-- Aim of the task --
Restate, word for word, every line of the data.

-- Given entries --
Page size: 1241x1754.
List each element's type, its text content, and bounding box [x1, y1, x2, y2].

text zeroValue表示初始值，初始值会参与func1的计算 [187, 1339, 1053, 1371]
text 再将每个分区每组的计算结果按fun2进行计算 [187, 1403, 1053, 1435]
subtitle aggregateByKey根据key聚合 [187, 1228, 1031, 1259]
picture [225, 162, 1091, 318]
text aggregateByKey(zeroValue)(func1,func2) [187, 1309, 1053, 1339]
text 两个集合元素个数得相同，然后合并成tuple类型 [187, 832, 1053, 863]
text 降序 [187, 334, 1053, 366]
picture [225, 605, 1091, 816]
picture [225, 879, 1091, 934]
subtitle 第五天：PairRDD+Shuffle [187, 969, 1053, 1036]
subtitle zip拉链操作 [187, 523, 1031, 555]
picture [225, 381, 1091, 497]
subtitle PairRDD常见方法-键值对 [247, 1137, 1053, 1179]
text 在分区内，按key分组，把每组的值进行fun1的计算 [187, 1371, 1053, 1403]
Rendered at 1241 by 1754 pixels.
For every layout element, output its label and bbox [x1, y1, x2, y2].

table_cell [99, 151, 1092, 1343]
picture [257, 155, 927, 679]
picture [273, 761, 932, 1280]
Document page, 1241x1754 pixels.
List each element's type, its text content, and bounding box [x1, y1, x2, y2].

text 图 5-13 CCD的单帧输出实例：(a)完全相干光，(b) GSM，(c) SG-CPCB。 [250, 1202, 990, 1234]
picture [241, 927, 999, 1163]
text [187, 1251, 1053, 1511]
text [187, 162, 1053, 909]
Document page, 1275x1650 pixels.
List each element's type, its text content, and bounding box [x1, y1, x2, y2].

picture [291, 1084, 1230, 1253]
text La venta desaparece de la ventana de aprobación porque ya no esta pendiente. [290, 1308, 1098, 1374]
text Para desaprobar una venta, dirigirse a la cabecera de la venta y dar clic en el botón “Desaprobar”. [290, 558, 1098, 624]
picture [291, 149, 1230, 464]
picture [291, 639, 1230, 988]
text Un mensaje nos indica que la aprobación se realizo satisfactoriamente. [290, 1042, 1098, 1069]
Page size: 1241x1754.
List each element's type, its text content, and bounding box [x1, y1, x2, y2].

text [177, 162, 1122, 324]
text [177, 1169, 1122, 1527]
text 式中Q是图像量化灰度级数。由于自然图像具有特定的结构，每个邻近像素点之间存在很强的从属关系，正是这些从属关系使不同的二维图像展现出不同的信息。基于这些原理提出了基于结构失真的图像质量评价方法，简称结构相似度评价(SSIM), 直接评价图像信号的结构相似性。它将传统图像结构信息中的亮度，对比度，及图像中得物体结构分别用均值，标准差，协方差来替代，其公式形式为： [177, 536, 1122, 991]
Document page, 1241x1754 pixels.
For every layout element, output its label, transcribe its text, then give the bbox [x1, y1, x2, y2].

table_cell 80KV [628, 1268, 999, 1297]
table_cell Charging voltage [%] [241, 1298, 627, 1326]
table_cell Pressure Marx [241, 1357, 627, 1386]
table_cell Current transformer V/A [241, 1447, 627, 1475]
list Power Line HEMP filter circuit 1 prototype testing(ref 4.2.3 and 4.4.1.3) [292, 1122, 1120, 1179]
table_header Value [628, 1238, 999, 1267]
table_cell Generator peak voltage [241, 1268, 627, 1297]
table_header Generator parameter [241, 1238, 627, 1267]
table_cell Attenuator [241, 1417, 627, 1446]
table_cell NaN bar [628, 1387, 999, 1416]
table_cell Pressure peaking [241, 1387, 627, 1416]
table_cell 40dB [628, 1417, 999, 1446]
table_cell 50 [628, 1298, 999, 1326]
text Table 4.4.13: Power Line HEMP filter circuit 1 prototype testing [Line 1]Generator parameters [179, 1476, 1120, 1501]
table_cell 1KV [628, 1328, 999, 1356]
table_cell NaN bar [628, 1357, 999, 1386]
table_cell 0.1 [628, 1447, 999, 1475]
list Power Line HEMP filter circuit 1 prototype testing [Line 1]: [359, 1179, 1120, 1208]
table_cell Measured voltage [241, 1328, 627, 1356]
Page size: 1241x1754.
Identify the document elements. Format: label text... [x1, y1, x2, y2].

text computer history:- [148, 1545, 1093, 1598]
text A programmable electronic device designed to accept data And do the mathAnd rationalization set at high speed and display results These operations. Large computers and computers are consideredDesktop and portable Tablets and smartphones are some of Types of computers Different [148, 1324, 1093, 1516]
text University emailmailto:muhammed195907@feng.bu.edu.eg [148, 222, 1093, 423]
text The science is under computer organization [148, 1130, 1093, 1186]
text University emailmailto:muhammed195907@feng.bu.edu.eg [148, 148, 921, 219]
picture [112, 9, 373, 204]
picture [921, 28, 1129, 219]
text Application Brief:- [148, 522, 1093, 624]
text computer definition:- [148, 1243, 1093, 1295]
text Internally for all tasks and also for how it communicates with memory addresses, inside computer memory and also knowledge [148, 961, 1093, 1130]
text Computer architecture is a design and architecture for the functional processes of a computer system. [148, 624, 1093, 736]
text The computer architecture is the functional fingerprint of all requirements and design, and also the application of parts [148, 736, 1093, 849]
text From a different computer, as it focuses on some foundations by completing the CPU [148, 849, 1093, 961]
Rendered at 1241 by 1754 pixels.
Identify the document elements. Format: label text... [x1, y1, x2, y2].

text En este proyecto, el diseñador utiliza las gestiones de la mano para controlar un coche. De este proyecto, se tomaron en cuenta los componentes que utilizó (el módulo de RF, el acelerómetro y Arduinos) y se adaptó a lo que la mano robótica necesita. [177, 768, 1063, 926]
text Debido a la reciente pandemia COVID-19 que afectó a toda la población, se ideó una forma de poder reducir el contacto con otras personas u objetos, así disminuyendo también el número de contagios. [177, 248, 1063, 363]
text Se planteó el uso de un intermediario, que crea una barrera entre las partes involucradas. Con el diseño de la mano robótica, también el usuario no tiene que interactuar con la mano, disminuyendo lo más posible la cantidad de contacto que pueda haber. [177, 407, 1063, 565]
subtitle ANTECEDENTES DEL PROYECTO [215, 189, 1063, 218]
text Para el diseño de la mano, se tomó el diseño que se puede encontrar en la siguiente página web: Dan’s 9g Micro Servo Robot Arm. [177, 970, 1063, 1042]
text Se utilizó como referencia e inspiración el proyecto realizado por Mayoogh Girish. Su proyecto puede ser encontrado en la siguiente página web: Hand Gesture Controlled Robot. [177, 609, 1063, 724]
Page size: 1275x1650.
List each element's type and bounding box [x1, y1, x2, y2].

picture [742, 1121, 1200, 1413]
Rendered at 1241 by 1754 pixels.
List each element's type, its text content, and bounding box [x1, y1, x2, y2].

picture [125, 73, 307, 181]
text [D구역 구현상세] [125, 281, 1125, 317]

-- Written solution --
Page size: 1241x1754.
List each element's type, its text content, and bounding box [x1, y1, x2, y2].

text zeroValue表示初始值，初始值会参与func1的计算 [187, 1339, 1053, 1371]
text 再将每个分区每组的计算结果按fun2进行计算 [187, 1403, 1053, 1435]
subtitle aggregateByKey根据key聚合 [187, 1228, 1031, 1259]
picture [225, 162, 1091, 318]
text aggregateByKey(zeroValue)(func1,func2) [187, 1309, 1053, 1339]
text 两个集合元素个数得相同，然后合并成tuple类型 [187, 832, 1053, 863]
text 降序 [187, 334, 1053, 366]
picture [225, 605, 1091, 816]
picture [225, 879, 1091, 934]
subtitle 第五天：PairRDD+Shuffle [187, 969, 1053, 1036]
subtitle zip拉链操作 [187, 523, 1031, 555]
picture [225, 381, 1091, 497]
subtitle PairRDD常见方法-键值对 [247, 1137, 1053, 1179]
text 在分区内，按key分组，把每组的值进行fun1的计算 [187, 1371, 1053, 1403]
Rendered at 1241 by 1754 pixels.
For every layout element, output its label and bbox [x1, y1, x2, y2].

table_cell [99, 151, 1092, 1343]
picture [257, 155, 927, 679]
picture [273, 761, 932, 1280]
Document page, 1241x1754 pixels.
List each element's type, its text content, and bounding box [x1, y1, x2, y2].

text 图 5-13 CCD的单帧输出实例：(a)完全相干光，(b) GSM，(c) SG-CPCB。 [250, 1202, 990, 1234]
picture [241, 927, 999, 1163]
text [187, 1251, 1053, 1511]
text [187, 162, 1053, 909]
Document page, 1275x1650 pixels.
List each element's type, its text content, and bounding box [x1, y1, x2, y2].

picture [291, 1084, 1230, 1253]
text La venta desaparece de la ventana de aprobación porque ya no esta pendiente. [290, 1308, 1098, 1374]
text Para desaprobar una venta, dirigirse a la cabecera de la venta y dar clic en el botón “Desaprobar”. [290, 558, 1098, 624]
picture [291, 149, 1230, 464]
picture [291, 639, 1230, 988]
text Un mensaje nos indica que la aprobación se realizo satisfactoriamente. [290, 1042, 1098, 1069]
Page size: 1241x1754.
List each element's type, its text content, and bounding box [x1, y1, x2, y2].

text [177, 162, 1122, 324]
text [177, 1169, 1122, 1527]
text 式中Q是图像量化灰度级数。由于自然图像具有特定的结构，每个邻近像素点之间存在很强的从属关系，正是这些从属关系使不同的二维图像展现出不同的信息。基于这些原理提出了基于结构失真的图像质量评价方法，简称结构相似度评价(SSIM), 直接评价图像信号的结构相似性。它将传统图像结构信息中的亮度，对比度，及图像中得物体结构分别用均值，标准差，协方差来替代，其公式形式为： [177, 536, 1122, 991]
Document page, 1241x1754 pixels.
For every layout element, output its label, transcribe its text, then give the bbox [x1, y1, x2, y2].

table_cell 80KV [628, 1268, 999, 1297]
table_cell Charging voltage [%] [241, 1298, 627, 1326]
table_cell Pressure Marx [241, 1357, 627, 1386]
table_cell Current transformer V/A [241, 1447, 627, 1475]
list Power Line HEMP filter circuit 1 prototype testing(ref 4.2.3 and 4.4.1.3) [292, 1122, 1120, 1179]
table_header Value [628, 1238, 999, 1267]
table_cell Generator peak voltage [241, 1268, 627, 1297]
table_header Generator parameter [241, 1238, 627, 1267]
table_cell Attenuator [241, 1417, 627, 1446]
table_cell NaN bar [628, 1387, 999, 1416]
table_cell Pressure peaking [241, 1387, 627, 1416]
table_cell 40dB [628, 1417, 999, 1446]
table_cell 50 [628, 1298, 999, 1326]
text Table 4.4.13: Power Line HEMP filter circuit 1 prototype testing [Line 1]Generator parameters [179, 1476, 1120, 1501]
table_cell 1KV [628, 1328, 999, 1356]
table_cell NaN bar [628, 1357, 999, 1386]
table_cell 0.1 [628, 1447, 999, 1475]
list Power Line HEMP filter circuit 1 prototype testing [Line 1]: [359, 1179, 1120, 1208]
table_cell Measured voltage [241, 1328, 627, 1356]
Page size: 1241x1754.
Identify the document elements. Format: label text... [x1, y1, x2, y2].

text computer history:- [148, 1545, 1093, 1598]
text A programmable electronic device designed to accept data And do the mathAnd rationalization set at high speed and display results These operations. Large computers and computers are consideredDesktop and portable Tablets and smartphones are some of Types of computers Different [148, 1324, 1093, 1516]
text University emailmailto:muhammed195907@feng.bu.edu.eg [148, 222, 1093, 423]
text The science is under computer organization [148, 1130, 1093, 1186]
text University emailmailto:muhammed195907@feng.bu.edu.eg [148, 148, 921, 219]
picture [112, 9, 373, 204]
picture [921, 28, 1129, 219]
text Application Brief:- [148, 522, 1093, 624]
text computer definition:- [148, 1243, 1093, 1295]
text Internally for all tasks and also for how it communicates with memory addresses, inside computer memory and also knowledge [148, 961, 1093, 1130]
text Computer architecture is a design and architecture for the functional processes of a computer system. [148, 624, 1093, 736]
text The computer architecture is the functional fingerprint of all requirements and design, and also the application of parts [148, 736, 1093, 849]
text From a different computer, as it focuses on some foundations by completing the CPU [148, 849, 1093, 961]
Rendered at 1241 by 1754 pixels.
Identify the document elements. Format: label text... [x1, y1, x2, y2].

text En este proyecto, el diseñador utiliza las gestiones de la mano para controlar un coche. De este proyecto, se tomaron en cuenta los componentes que utilizó (el módulo de RF, el acelerómetro y Arduinos) y se adaptó a lo que la mano robótica necesita. [177, 768, 1063, 926]
text Debido a la reciente pandemia COVID-19 que afectó a toda la población, se ideó una forma de poder reducir el contacto con otras personas u objetos, así disminuyendo también el número de contagios. [177, 248, 1063, 363]
text Se planteó el uso de un intermediario, que crea una barrera entre las partes involucradas. Con el diseño de la mano robótica, también el usuario no tiene que interactuar con la mano, disminuyendo lo más posible la cantidad de contacto que pueda haber. [177, 407, 1063, 565]
subtitle ANTECEDENTES DEL PROYECTO [215, 189, 1063, 218]
text Para el diseño de la mano, se tomó el diseño que se puede encontrar en la siguiente página web: Dan’s 9g Micro Servo Robot Arm. [177, 970, 1063, 1042]
text Se utilizó como referencia e inspiración el proyecto realizado por Mayoogh Girish. Su proyecto puede ser encontrado en la siguiente página web: Hand Gesture Controlled Robot. [177, 609, 1063, 724]
Page size: 1275x1650.
List each element's type and bounding box [x1, y1, x2, y2].

picture [742, 1121, 1200, 1413]
Rendered at 1241 by 1754 pixels.
List each element's type, its text content, and bounding box [x1, y1, x2, y2].

picture [125, 73, 307, 181]
text [D구역 구현상세] [125, 281, 1125, 317]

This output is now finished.